仕事で必要になったから泥縄で読んでいる統計学の本パート3です。

というか、この作者の吉田先生って、わたしが大学時代にお世話になった先生です。
その頃は、わたしが入っていた大学のゼミの先生の助手をされていました。

教育学と心理学の先生だと思っていたのに、なぜ統計の本なんて……と思いましたが、よく考えれば、心理学ってそういえば統計の塊みたいな学問でした。でないと、科学的な研究をしているのか、エッセイを書いているのかわかんなくなりますからね。

まあ、実は教育学もそうで、今、全国学力調査の話なんかして、マスコミなんかは都道府県の順位を出して、なにか伝えたつもりになって喜んでますが、実は大切なのは、そこから何が読み取れるかということだと思います。
それも、「あぁ、何県何位だったとか」そういうことではなくて、「このでている差というのは、本当に差として考えていいのか?それとも誤差なのか?」という部分から考えていかないといけないのだと思います。
本当は、そういう単純なデータではなくて、分析された結果こそを伝えていかなければならないのだし、その時に、ミスリードしないことを考えなければならないのだけど……。
もちろん元のデータについては、分析結果に疑問をもったときのために、アクセスできなければならないと思いますが。

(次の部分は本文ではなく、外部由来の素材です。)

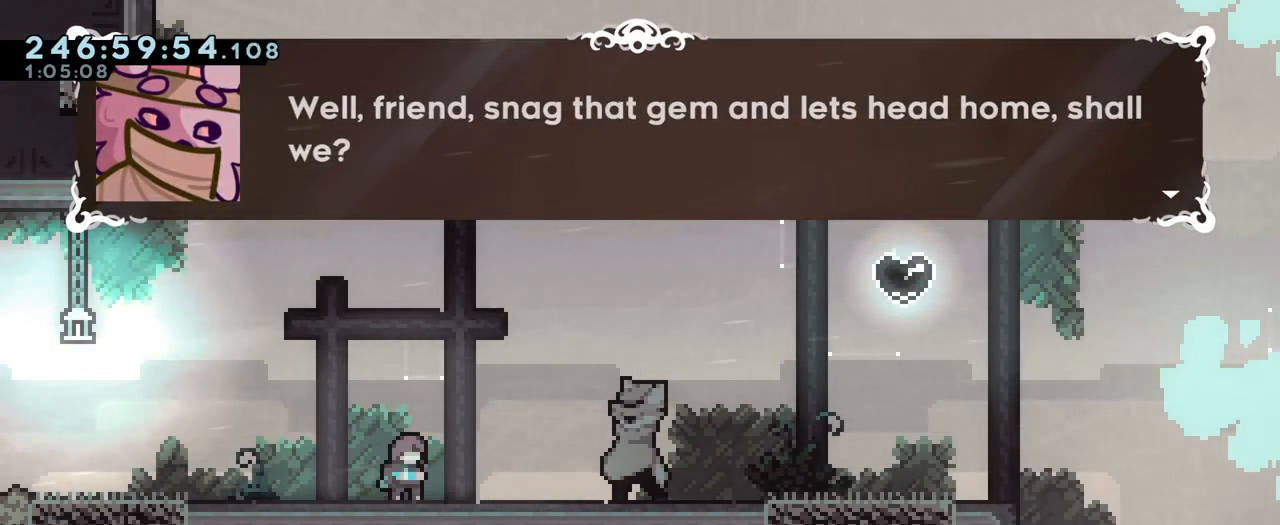
{"buttons": [], "left_stick": "center", "right_stick": "center", "events": []}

というか、多分、このテストが当該学年の悉皆調査の時点で、まぁ、いい加減な人間がデザインしているということがわかりますけどねぇ。

わたしたちは、普段、ものすごく単純にしか物事を捉えることができない。けっこう、いろいろなところで、錯覚を起こします。
たとえば、「朝食を食べている家庭の子は成績がいい」とか聞くと、「じゃあ、子どもに朝食を食べさせなければ!!」とか、単純に思いがち。
もちろん、朝食を食べることは大切だけど、じゃあ、「朝食を食べれば成績があがる」かというと、そんなことはない。多分、もっと上に両方に影響があるような要因があるはず。
その捉え方をいろいろな面から拡張してくれるのが、統計なのかなぁと思います。
でも、錯覚をおこさせるのも、統計だという、ものすごい諸刃の剣だ。

で、この本ですが、そういう諸刃な部分にたいする記述が、けっこうおもしろく書いてあります。
コレを読んで、やっと前2冊の本に書かれている内容がわかってきた気がします。
まあ、まだ難しい部分もあるのですが、読み物としておもしろい本になっています。

お酒の話を聞くと、吉田先生の顔を思い出します。

最後の練習問題とその後のお話とか、いいわぁ。

これと「心理学のためのデータ解析テクニカルブック」とあと2、3冊で、何とかなりそうです。